Quand Pallas eust ces dernieres parolles dictes, Venus dict ce qui s’ensuyt, certes Pallas, ceste cité que vous avez tant louee & extollee, auquel continuellement je suis veneree & adoree. Et semblablement mon filz Cupido, lequel soubz son empire rege & gouverne la plus grand partie des habitans. Et pour ce Mercure, je vous prie que ne vueillez oublier de faire mes recommandations a ceulx que vous congnoistrez estres noz plus feaulx serviteurs : si direz a ceulz qui aulcunesfoys par longue servitude se fastidient & ennuyent : & se veulent d’amour sequestrer, qu’ilz ne doibvent derelinquer leurs poursuytes : car finablement amour donne victoire a ses fideles servans. Quand Mercure eut bien escouté la proposition de Venus, il luy dist, je vous asseure Venus, que ne suys deliberé de faire voz amoureulx messages : car de ce que dictes, que remunerez si bien voz servans qui en vostre servitude si bien perseverent, il me semble que vous estes digne de grande reprehension : car comme l’evidence le demonstre, mal avez guerdonné Guenelic & Helisenne : lesquelz pour continuer en vostre service pour premiation n’ont acquis aultre chose que la mort.

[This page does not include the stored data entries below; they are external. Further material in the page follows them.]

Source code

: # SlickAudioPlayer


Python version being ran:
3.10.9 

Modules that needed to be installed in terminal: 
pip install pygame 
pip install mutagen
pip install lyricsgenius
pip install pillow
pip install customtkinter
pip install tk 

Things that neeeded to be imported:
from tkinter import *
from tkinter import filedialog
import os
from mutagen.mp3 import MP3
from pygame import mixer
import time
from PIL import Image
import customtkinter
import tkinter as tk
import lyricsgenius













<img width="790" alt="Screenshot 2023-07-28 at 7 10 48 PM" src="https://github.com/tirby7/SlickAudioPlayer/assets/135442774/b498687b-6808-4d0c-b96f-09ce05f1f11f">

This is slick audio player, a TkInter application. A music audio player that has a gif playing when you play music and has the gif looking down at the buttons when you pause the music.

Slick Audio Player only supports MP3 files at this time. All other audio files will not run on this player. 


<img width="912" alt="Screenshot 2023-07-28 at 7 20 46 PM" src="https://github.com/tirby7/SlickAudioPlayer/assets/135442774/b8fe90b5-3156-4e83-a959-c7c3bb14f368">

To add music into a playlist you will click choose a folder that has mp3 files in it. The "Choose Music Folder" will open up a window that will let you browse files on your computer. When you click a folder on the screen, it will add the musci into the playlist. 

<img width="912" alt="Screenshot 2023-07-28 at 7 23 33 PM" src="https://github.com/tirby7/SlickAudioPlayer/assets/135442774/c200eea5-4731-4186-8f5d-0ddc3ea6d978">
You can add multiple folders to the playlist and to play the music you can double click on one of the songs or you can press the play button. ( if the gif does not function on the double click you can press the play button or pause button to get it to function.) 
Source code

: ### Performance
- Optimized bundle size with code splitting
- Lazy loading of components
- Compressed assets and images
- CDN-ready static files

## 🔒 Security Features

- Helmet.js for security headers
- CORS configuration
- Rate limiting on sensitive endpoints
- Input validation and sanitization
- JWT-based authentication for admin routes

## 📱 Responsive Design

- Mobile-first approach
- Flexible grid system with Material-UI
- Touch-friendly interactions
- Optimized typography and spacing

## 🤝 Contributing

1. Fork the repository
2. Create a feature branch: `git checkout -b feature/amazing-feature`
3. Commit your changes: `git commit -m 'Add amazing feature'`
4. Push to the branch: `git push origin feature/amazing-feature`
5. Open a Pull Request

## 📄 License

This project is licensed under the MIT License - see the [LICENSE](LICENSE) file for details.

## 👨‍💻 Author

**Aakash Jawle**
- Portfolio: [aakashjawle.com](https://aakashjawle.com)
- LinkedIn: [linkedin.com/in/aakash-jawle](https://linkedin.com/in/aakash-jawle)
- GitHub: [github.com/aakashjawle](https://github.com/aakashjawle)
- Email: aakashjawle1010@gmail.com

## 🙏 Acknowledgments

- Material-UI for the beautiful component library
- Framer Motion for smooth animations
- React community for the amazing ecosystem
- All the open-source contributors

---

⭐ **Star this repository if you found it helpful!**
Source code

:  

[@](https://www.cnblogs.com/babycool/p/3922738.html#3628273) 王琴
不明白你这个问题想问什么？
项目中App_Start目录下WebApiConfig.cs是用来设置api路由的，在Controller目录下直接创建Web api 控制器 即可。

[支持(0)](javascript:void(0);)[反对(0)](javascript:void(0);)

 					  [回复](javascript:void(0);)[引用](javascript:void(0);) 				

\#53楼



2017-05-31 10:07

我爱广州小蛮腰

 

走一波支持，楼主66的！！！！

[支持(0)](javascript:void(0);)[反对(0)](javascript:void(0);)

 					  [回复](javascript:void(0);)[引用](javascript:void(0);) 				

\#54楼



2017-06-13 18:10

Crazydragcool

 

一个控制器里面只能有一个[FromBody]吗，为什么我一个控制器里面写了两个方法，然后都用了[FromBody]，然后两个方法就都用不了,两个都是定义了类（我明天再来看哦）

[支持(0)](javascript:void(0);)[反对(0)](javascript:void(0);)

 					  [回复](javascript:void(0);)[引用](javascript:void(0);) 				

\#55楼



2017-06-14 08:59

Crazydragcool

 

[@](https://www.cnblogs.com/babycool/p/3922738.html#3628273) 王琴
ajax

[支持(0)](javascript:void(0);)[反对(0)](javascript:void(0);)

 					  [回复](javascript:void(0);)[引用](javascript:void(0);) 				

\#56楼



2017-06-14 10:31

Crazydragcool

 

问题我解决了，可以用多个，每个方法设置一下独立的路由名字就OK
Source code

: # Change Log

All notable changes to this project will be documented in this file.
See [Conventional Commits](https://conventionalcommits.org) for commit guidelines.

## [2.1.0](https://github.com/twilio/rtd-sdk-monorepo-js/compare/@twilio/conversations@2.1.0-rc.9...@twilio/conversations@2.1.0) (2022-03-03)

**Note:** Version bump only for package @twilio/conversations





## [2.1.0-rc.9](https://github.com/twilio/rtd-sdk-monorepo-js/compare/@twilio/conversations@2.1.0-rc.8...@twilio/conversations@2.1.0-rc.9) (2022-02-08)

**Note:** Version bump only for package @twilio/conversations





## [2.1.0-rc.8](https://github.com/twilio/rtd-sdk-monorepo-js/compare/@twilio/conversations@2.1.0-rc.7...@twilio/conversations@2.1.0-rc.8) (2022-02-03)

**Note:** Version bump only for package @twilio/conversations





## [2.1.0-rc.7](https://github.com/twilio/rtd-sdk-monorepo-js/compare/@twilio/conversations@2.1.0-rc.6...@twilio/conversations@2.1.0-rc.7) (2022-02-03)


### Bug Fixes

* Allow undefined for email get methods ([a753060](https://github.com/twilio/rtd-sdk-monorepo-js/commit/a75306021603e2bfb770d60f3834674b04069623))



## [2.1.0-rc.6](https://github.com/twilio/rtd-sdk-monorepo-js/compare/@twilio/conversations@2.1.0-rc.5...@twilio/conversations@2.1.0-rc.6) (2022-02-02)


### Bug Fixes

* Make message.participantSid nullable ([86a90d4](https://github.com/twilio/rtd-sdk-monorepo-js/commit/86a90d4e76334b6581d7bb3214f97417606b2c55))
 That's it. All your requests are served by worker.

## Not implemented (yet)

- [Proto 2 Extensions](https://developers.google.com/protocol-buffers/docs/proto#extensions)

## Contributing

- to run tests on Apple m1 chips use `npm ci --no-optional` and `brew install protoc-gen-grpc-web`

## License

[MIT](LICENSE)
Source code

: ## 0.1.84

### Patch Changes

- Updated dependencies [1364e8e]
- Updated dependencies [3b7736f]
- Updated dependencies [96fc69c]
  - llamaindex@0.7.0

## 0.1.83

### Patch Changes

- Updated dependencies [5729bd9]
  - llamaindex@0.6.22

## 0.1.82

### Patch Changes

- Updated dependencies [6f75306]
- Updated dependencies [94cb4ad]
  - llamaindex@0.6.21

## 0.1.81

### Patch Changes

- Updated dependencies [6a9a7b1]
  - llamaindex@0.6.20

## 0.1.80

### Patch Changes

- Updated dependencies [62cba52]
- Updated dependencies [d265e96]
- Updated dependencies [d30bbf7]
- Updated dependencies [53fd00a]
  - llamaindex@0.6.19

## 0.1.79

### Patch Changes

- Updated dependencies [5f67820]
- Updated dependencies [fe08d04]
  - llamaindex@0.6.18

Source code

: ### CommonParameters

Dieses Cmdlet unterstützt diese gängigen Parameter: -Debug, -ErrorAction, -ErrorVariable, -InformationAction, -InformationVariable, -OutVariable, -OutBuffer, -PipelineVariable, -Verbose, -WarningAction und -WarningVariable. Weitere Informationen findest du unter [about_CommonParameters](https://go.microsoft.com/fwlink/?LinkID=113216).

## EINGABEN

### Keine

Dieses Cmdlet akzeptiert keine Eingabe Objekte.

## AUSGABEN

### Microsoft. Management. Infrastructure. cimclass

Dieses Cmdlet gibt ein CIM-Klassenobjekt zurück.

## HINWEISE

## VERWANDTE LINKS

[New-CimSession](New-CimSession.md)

En disant ces parolles Mercure se departit, & laissa les deesses encores en leurs dissensions, attendentes la sentence diffinitive de leur juge, & ne scez ce qu’il en advint depuys : mais quand Mercure eut assez volé parmy la region azuree, il parvint au lieu auquel il m’avoit laissé, Et trouva que j’estoye grandement occupé a faire achever les edifices encommencez : toutesfoys incontinent qu’il fut survenu, & qu’il m’eut recité toutes les choses predictes, je feuz content pour deux raisons de prendre la charge de faire imprimer le livre : l’une pour satisfaire au vouloir de Guenelic qui tant instamment m’en avoit requis, Et pour ce congnoissant que c’est chose perilleuse d’encourir l’indignation des ames, je ne luy vouluz faillir de promesse : car le divin Platon nous admonneste ne vouloir offenser le peuple : affin que les ames de leurs parens ne preingnent indignation contre nous. Nous lisons que les ames des Marians troublerent & travaillerent Scila. Et si a trajedie l’on adjouste foy, les umbres & esperitz commeurent le furieux Horeste. Polidore occis, de la domesticque charité admonesta le cruel & avaritieux rivage estre a fouir. Achilles par instante priere requist, que la vierge Polixene sur son sepulcre par vengence fut immolee.